# 1st Product Attempt



## That One Guy (May 4, 2008)

I mainly shoot portraits and I am wanting to add product photography to my list of services. This shot was a quick set up to test my L series lens. A plastic seal around the top of the bottle caused the glare and of course if this were for a client I would have removed the seal.
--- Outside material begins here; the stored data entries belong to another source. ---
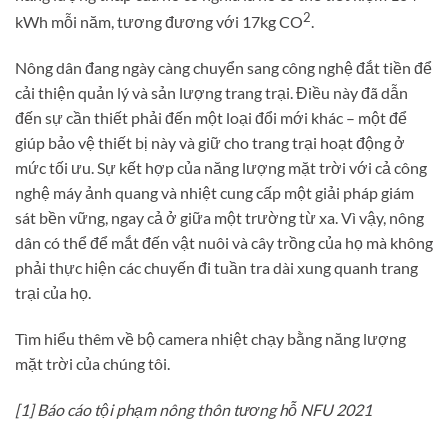
2
kWh mỗi năm, tương đương với 17kg CO
.
Nông dân đang ngày càng chuyển sang công nghệ đắt tiền để
cải thiện quản lý và sản lượng trang trại. Điều này đã dẫn
đến sự cần thiết phải đến một loại đổi mới khác – một để
giúp bảo vệ thiết bị này và giữ cho trang trại hoạt động ở
mức tối ưu. Sự kết hợp của năng lượng mặt trời với cả công
nghệ máy ảnh quang và nhiệt cung cấp một giải pháp giám
sát bền vững, ngay cả ở giữa một trường từ xa. Vì vậy, nông
dân có thể để mắt đến vật nuôi và cây trồng của họ mà không
phải thực hiện các chuyến đi tuần tra dài xung quanh trang
trại của họ.
Tìm hiểu thêm về bộ camera nhiệt chạy bằng năng lượng
mặt trời của chúng tôi.
[1] Báo cáo tội phạm nông thôn tương hỗ NFU 2021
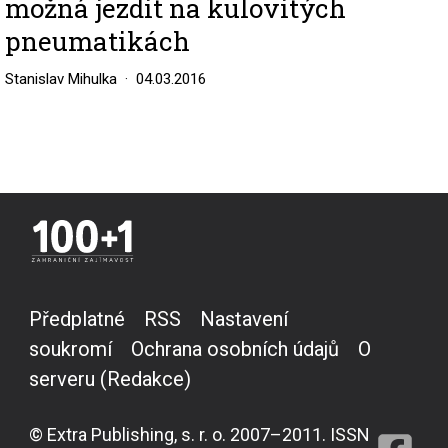
možná jezdit na kulovitých
pneumatikách
Stanislav Mihulka
04.03.2016
Předplatné
RSS
Nastavení
soukromí
Ochrana osobních údajů
O
serveru (Redakce)
© Extra Publishing, s. r. o. 2007–2011. ISSN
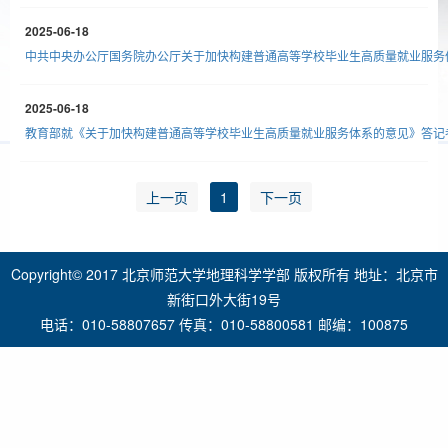
2025-06-18
中共中央办公厅国务院办公厅关于加快构建普通高等学校毕业生高质量就业服务
2025-06-18
教育部就《关于加快构建普通高等学校毕业生高质量就业服务体系的意见》答记
上一页
1
下一页
Copyright© 2017 北京师范大学地理科学学部 版权所有 地址：北京市
新街口外大街19号
电话：010-58807657 传真：010-58800581 邮编：100875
c&c welcomed and appreciated


----------



## That One Guy (May 4, 2008)

no comments?


----------



## TamiyaGuy (May 5, 2008)

Pretty nice. Just a couple of things I would like to add (although I admit they are nit-picky):

The front of the box seems a bit dark to my liking, maybe add a flash on the front of it or do some PP to make it lighter. Also, I would've used a larger aperture to blur the crumpled tablecloth 

Other than those really minor details, though, that is a really nice picture!


----------



## That One Guy (May 5, 2008)

TamiyaGuy said:


> Pretty nice. Just a couple of things I would like to add (although I admit they are nit-picky):
> 
> The front of the box seems a bit dark to my liking, maybe add a flash on the front of it or do some PP to make it lighter. Also, I would've used a larger aperture to blur the crumpled tablecloth
> 
> Other than those really minor details, though, that is a really nice picture!
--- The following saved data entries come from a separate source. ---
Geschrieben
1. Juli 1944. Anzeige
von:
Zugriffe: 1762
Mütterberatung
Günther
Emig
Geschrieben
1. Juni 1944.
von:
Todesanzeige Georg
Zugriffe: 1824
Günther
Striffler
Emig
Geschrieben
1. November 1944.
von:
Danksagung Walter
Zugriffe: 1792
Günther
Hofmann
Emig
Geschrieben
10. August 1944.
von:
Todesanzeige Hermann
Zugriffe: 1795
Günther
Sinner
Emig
thanks  i will keep those suggestions in mind


----------



## craig (May 6, 2008)

Do you have some other photos from this shoot? This one seems to lack creativity.

Love & Bass


----------



## Atropine (May 7, 2008)

I think the photo is slightly underexposed and too tightly cropped. And there is a weird shadow coming in on the right side disturbing the shape of the bottle.


----------



## That One Guy (May 7, 2008)

craig said:


> Do you have some other photos from this shoot? This one seems to lack creativity.
> 
> Love & Bass



no this shot was just to test my new lens. the wine was a gift and was sitting on the table. i just made a quick arrangement.


----------